Olivia’s fondness for Jun (meaning Rat) showcases his ability to charm adults into giving him money and food, another streetwise skill he likely cultivated from a life on the streets. This once again demonstrates that Rat is an emotionally intelligent boy despite his lack of education and resources. The fact that Rat needs to go to such lengths in order to survive reinforces the extreme poverty faced by children like him.
The day after Raphael returns from the police station, Jun brings him and Gardo to visit Olivia. When Raphael arrived at Behala, bloody and beaten, the whole neighborhood came out because when one of them is hurt, “everyone feels the wound.” Olivia notices Raphael’s battered face and she wonders how somebody could do that to a child. Gardo looks forlorn as Jun explains that Gardo has no family and he will lose his home unless he gets some papers to his grandfather, who was falsely arrested because of “corruption,” in prison.
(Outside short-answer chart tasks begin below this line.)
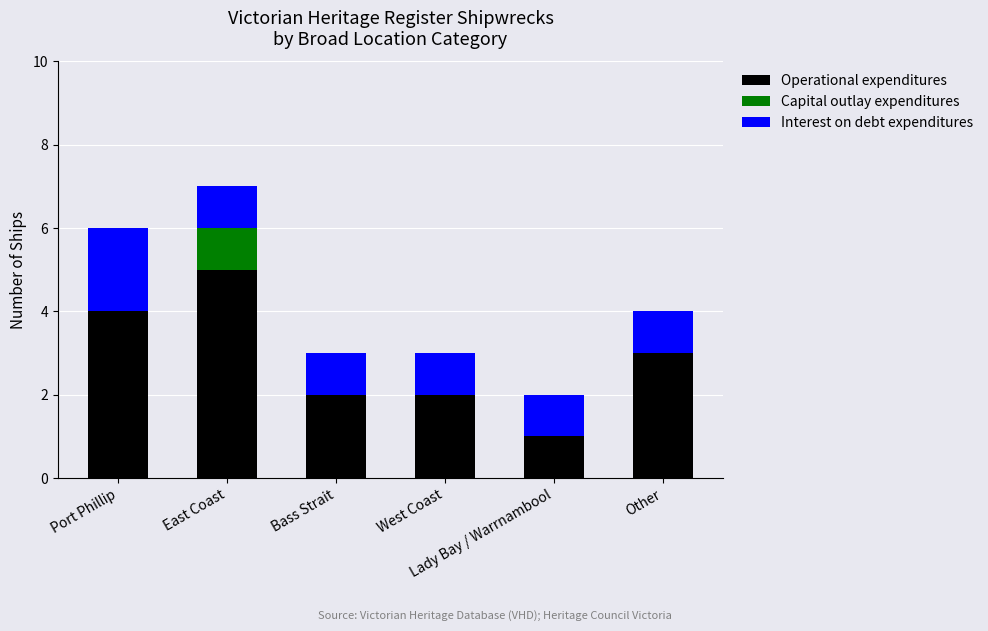

What are all the series names shown in the legend?

Operational expenditures, Capital outlay expenditures, Interest on debt expenditures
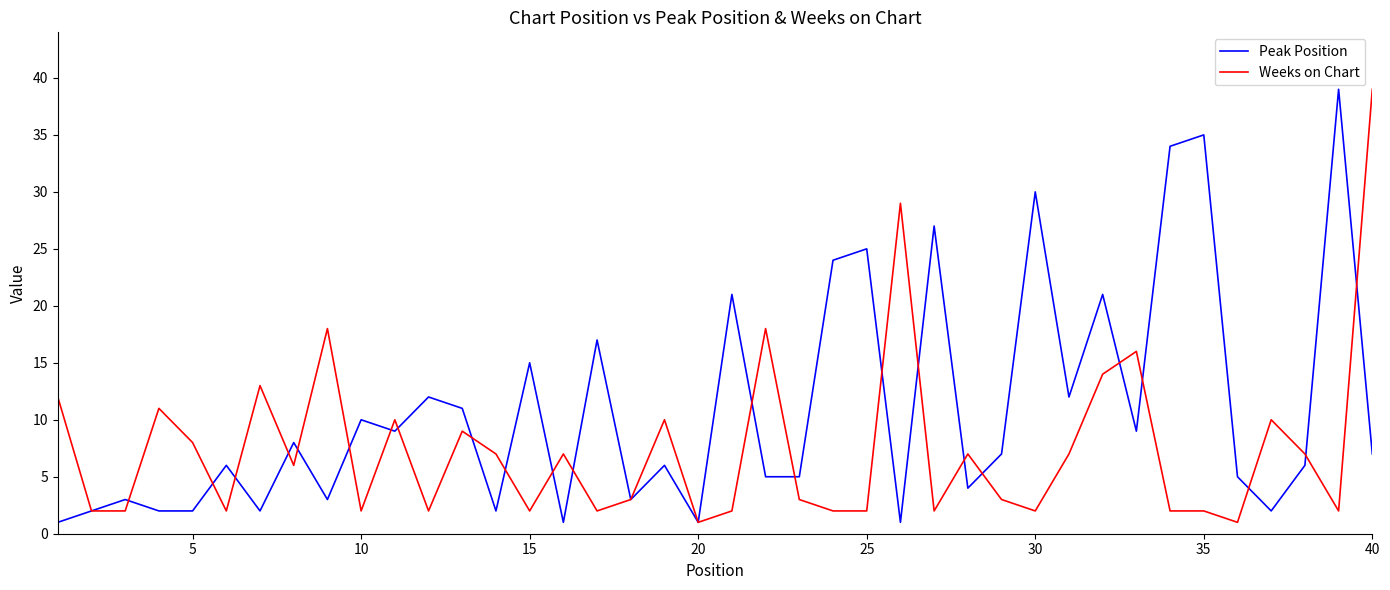

What is the maximum value for Peak Position?

39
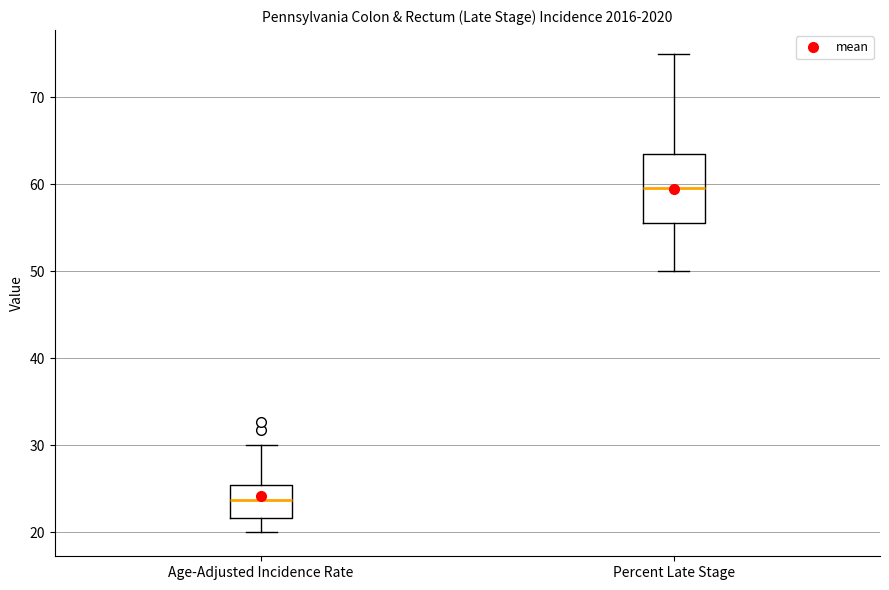

Which box's median line is the highest?

Percent Late Stage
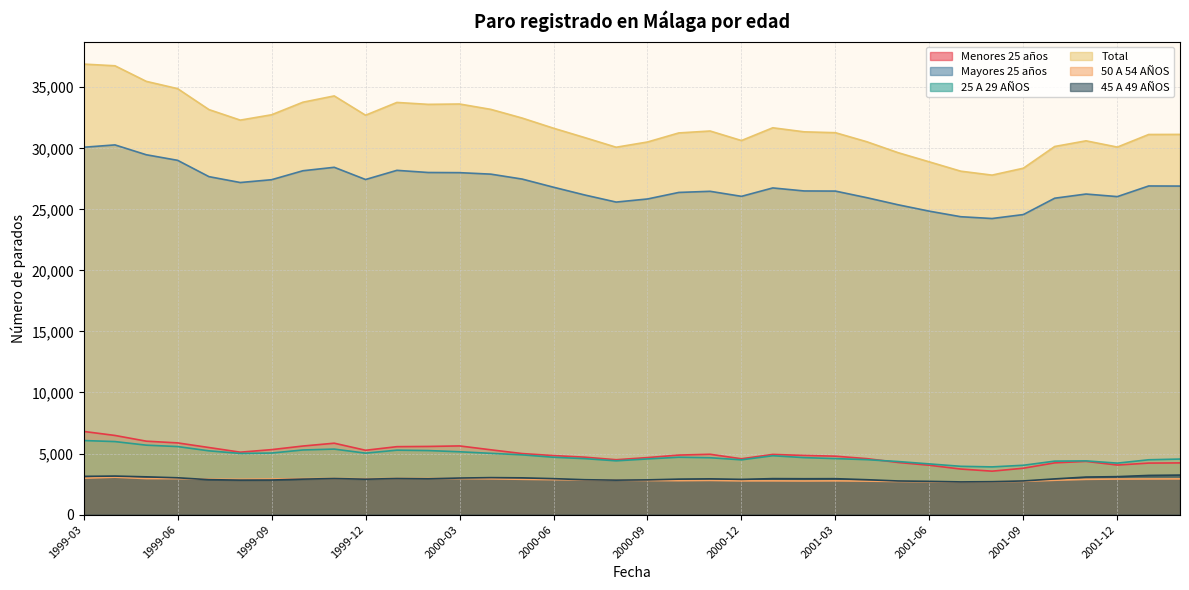

The value of Mayores 25 años at 2001-10 is 40528. True or false?

False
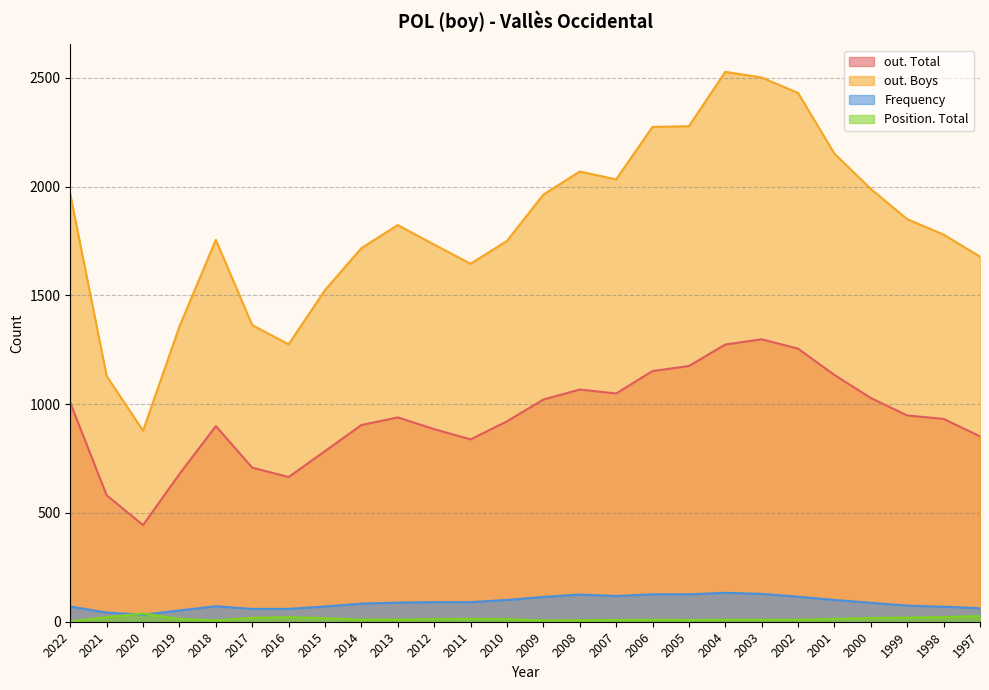

What is the spread (max minus min) of values at 2000?

1972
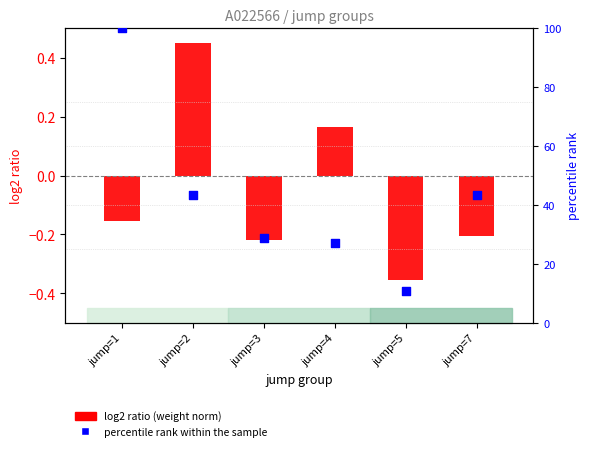

At which category is the sum across all series the highest?

jump=1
Since Olivia is a foreigner, she can say she’s a social worker and they’ll let her through. The boys look desperate, and though Olivia is bewildered by this story, her heart breaks for Gardo—which is how she finds herself in a taxi to Colva Prison.
The collective pain that Behala’s residents express at Raphael’s abuse highlights the strong sense of empathy and community in this little corner of the city, which makes the difficulties of life in such poverty more bearable. Once again, the boys display their strategic and emotional intelligence when they’re able to trick Olivia into taking them to Colva Prison. She appears to be no match for their wily smarts, despite her educated and clearly affluent background.
Olivia says that her vanity allowed the boys to manipulate her. She takes Gardo alone with her, stopping on the way to get him some new clothes since even his best clothes are stiff with dirt. She’s surprised at how carefully Gardo chose them and that he wants the most expensive ones. After some negotiation, she pays for a whole new outfit on her credit card because she knows a dumpsite boy won’t be let into Colva Prison. Olivia is taken aback by how handsome Gardo looks with clean clothes and shoes on. His radiance and happiness melt her heart.
Gardo’s transformation shows how easily children could be saved from the poverty they are condemned to, hinting that their plight is at least in part a function of society’s failure to step in and help. The fact that Gardo needs clean clothes to gain access to public spaces like Colva Prison also implies that society’s poorest children are typically shunned or avoided.